Data for this task:
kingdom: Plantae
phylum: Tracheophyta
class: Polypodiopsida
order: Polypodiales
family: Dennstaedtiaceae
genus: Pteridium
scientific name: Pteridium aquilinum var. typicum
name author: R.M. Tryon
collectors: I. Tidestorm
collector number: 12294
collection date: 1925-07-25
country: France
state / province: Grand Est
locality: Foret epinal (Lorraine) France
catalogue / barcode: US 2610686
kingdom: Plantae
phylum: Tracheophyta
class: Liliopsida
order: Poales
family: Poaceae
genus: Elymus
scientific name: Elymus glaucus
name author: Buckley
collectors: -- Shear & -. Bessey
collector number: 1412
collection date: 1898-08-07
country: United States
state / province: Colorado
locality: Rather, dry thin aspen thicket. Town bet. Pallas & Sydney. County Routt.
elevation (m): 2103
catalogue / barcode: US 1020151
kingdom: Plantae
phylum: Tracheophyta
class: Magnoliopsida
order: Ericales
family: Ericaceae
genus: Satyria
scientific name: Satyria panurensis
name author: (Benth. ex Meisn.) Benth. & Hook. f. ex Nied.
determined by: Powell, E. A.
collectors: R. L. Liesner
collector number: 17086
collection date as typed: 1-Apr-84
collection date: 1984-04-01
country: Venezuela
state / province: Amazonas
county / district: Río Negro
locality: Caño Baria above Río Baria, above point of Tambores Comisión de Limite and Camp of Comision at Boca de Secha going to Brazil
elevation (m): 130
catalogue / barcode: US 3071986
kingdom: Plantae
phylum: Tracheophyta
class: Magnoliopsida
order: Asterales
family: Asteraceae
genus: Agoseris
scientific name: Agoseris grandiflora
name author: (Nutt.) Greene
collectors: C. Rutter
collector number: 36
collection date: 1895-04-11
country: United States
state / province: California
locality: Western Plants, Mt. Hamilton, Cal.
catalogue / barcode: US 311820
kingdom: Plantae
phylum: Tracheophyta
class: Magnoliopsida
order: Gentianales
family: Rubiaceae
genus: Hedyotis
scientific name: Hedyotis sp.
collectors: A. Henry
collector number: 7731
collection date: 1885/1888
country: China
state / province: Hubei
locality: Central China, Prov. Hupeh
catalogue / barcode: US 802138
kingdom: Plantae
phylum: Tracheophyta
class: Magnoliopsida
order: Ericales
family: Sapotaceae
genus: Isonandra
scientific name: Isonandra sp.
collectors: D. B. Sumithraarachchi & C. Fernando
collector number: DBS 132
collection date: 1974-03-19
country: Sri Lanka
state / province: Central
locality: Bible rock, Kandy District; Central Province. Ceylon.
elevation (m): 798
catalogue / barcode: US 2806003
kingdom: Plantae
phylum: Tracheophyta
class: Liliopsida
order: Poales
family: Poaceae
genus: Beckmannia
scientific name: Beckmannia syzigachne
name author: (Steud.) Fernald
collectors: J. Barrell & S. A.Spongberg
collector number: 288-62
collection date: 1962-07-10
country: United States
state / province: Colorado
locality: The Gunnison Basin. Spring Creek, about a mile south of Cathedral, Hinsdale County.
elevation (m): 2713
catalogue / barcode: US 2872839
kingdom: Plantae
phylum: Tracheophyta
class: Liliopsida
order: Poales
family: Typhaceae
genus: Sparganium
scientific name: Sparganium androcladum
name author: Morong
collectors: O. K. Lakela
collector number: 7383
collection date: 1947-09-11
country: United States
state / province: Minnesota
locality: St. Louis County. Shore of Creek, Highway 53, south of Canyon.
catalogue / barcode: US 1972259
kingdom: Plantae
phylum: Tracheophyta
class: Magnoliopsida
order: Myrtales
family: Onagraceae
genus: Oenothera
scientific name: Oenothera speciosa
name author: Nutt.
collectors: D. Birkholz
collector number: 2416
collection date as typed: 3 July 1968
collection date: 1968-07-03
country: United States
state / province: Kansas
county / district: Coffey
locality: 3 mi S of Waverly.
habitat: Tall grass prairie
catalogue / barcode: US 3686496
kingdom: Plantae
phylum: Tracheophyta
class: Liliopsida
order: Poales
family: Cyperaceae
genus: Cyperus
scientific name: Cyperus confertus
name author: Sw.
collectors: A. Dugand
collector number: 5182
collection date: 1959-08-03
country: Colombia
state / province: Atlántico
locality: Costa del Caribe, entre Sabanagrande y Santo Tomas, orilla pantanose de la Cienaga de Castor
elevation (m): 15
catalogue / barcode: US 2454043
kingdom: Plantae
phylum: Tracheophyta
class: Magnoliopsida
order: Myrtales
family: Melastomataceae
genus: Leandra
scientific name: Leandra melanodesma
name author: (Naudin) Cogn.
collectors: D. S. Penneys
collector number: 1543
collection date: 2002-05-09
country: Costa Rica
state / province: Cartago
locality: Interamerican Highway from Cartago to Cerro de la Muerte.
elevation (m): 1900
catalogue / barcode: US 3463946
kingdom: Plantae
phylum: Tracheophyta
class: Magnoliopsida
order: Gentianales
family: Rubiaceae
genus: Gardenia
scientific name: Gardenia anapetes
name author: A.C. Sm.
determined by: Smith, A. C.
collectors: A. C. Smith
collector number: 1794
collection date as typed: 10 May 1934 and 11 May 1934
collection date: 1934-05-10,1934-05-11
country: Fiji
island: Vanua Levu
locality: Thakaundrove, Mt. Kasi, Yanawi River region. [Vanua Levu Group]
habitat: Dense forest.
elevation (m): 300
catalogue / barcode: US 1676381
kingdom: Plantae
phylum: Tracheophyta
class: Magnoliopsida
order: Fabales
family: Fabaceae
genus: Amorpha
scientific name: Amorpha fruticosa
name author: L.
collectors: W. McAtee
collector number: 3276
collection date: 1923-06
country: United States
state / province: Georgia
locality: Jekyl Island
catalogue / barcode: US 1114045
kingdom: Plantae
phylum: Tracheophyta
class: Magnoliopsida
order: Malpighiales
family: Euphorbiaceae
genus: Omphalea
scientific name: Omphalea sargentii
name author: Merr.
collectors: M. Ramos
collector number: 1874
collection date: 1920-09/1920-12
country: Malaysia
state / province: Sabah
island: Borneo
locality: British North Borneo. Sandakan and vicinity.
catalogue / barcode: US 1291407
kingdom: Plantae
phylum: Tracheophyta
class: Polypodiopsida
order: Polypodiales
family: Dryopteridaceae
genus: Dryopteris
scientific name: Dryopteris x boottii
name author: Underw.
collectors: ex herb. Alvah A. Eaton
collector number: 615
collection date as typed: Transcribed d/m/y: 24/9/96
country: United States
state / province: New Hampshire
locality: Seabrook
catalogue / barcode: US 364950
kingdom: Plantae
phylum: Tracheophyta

Task description:
Can you arrange everything from the line containing "genus: Leandra" down to the line containing "name author: L.", both ends included, as a Markdown table with a "Number" column for the row number and an "Entry" column for the line, leaving out blank lines?

Reply to the exercise:
| Number | Entry |
|---|---|
| 1 | genus: Leandra |
| 2 | scientific name: Leandra melanodesma |
| 3 | name author: (Naudin) Cogn. |
| 4 | collectors: D. S. Penneys |
| 5 | collector number: 1543 |
| 6 | collection date: 2002-05-09 |
| 7 | country: Costa Rica |
| 8 | state / province: Cartago |
| 9 | locality: Interamerican Highway from Cartago to Cerro de la Muerte. |
| 10 | elevation (m): 1900 |
| 11 | catalogue / barcode: US 3463946 |
| 12 | kingdom: Plantae |
| 13 | phylum: Tracheophyta |
| 14 | class: Magnoliopsida |
| 15 | order: Gentianales |
| 16 | family: Rubiaceae |
| 17 | genus: Gardenia |
| 18 | scientific name: Gardenia anapetes |
| 19 | name author: A.C. Sm. |
| 20 | determined by: Smith, A. C. |
| 21 | collectors: A. C. Smith |
| 22 | collector number: 1794 |
| 23 | collection date as typed: 10 May 1934 and 11 May 1934 |
| 24 | collection date: 1934-05-10,1934-05-11 |
| 25 | country: Fiji |
| 26 | island: Vanua Levu |
| 27 | locality: Thakaundrove, Mt. Kasi, Yanawi River region. [Vanua Levu Group] |
| 28 | habitat: Dense forest. |
| 29 | elevation (m): 300 |
| 30 | catalogue / barcode: US 1676381 |
| 31 | kingdom: Plantae |
| 32 | phylum: Tracheophyta |
| 33 | class: Magnoliopsida |
| 34 | order: Fabales |
| 35 | family: Fabaceae |
| 36 | genus: Amorpha |
| 37 | scientific name: Amorpha fruticosa |
| 38 | name author: L. |